◆ Text section ◆
%%

Under the LiDAR

New technology is taking cost, time and uncertainty out of highway design. For Virginians, this quiet revolution means less traffic disruption, lower costs and faster turn-around times on big projects.


By James A. Bacon


Last fall Fluor Transurban was negotiating a contract with the Virginia Department of Transportation (VDOT) to build or upgrade 29 miles of express lanes on Interstate 95 in Northern Virginia. It was critical to get a better handle on how much the roughly $1 billion project would cost. To help out, the consortium hired HNTB, a Kansas City-based engineering firm, and Dayton-based Woolpert, a geospatial firm, to conduct a preliminary design.

Normally, a job like this would require a sub-contractor to assign dozens of surveyors to develop a detailed topographical map of the route. The job would take months as survey teams worked down miles of highway, making tedious measurements every step of the way. Traffic would have to be diverted, and the safety of the surveyors would be an ever-present concern. Frequently, the engineers would have to dispatch surveyors back into the field to take more measurements, creating delays. It wasn’t a pretty process.

But Fluor Transurban got a much faster turn-around because HNTB and Woolpert embraced a fast-evolving technology known as LiDAR (Light Detection and Ranging). Invisible, pulsed laser beams emanating from rotating mirrors can acquire up to 1 million precise distance measurements per second of the roadway and surroundings. The resulting data, a “point cloud,” provides precise 3D digital images of the scene. Cameras mounted next to the LiDAR scanners acquire thousands of high-resolution 2D color images of the same terrain.

“LiDAR is faster and safer, and it’s better quality,” says Paul DiGiacobbe, director of strategic technology-incubation for HNTB. “We’re able to respond much more quickly. We’ve got our finger on the pulse much better than in the past.”

First and foremost the LiDAR revolution offers a productivity jump in surveying efficiency. But it also may help VDOT manage routine operations more effectively by making it easier to inventory road conditions. And in the long run, it could have a profound impact by supporting a strategic shift from conventional highway contracting methods to a design-build paradigm.

%%

◆ Given entries ◆
%%

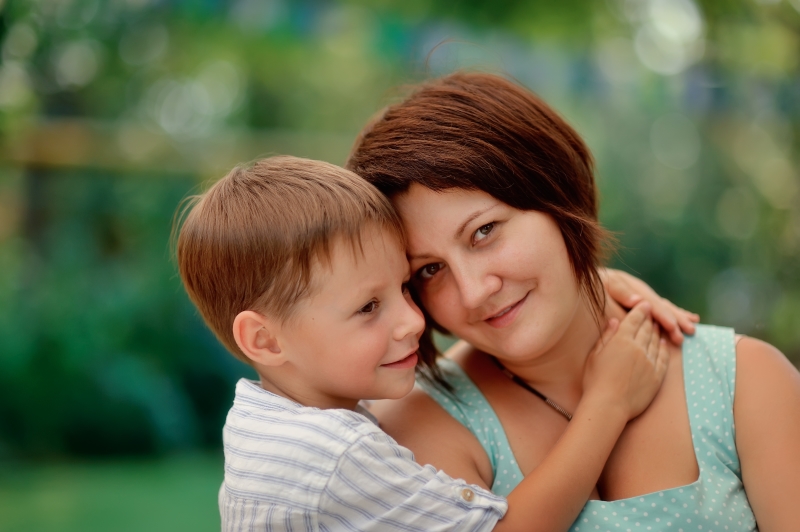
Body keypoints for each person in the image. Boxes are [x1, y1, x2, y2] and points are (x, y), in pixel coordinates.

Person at [347, 72, 800, 531]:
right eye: (429, 269)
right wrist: (604, 408)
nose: (473, 290)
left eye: (484, 232)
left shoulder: (743, 383)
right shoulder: (423, 426)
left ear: (558, 196)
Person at [175, 155, 673, 531]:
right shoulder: (337, 458)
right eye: (369, 307)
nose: (412, 321)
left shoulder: (274, 423)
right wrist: (607, 402)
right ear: (263, 339)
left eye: (406, 286)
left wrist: (585, 286)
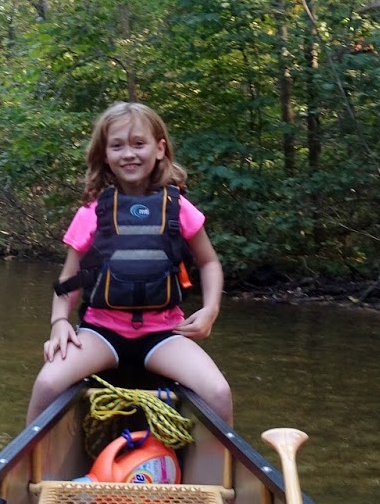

%%

◆ Problem statement ◆
For each statement, answer yes or no as to whether it agrees with the LiDAR article above, and quote the article's deciding words: (a) HNTB is an engineering firm based in Kansas City; (b) LiDAR can acquire up to 10 million distance measurements per second; (c) the Interstate 95 project covers 29 miles of express lanes.

◆ Solution to the exercise ◆
(a) Yes: "HNTB, a Kansas City-based engineering firm"
(b) No: "can acquire up to 1 million precise distance measurements per second"
(c) Yes: "29 miles of express lanes on Interstate 95"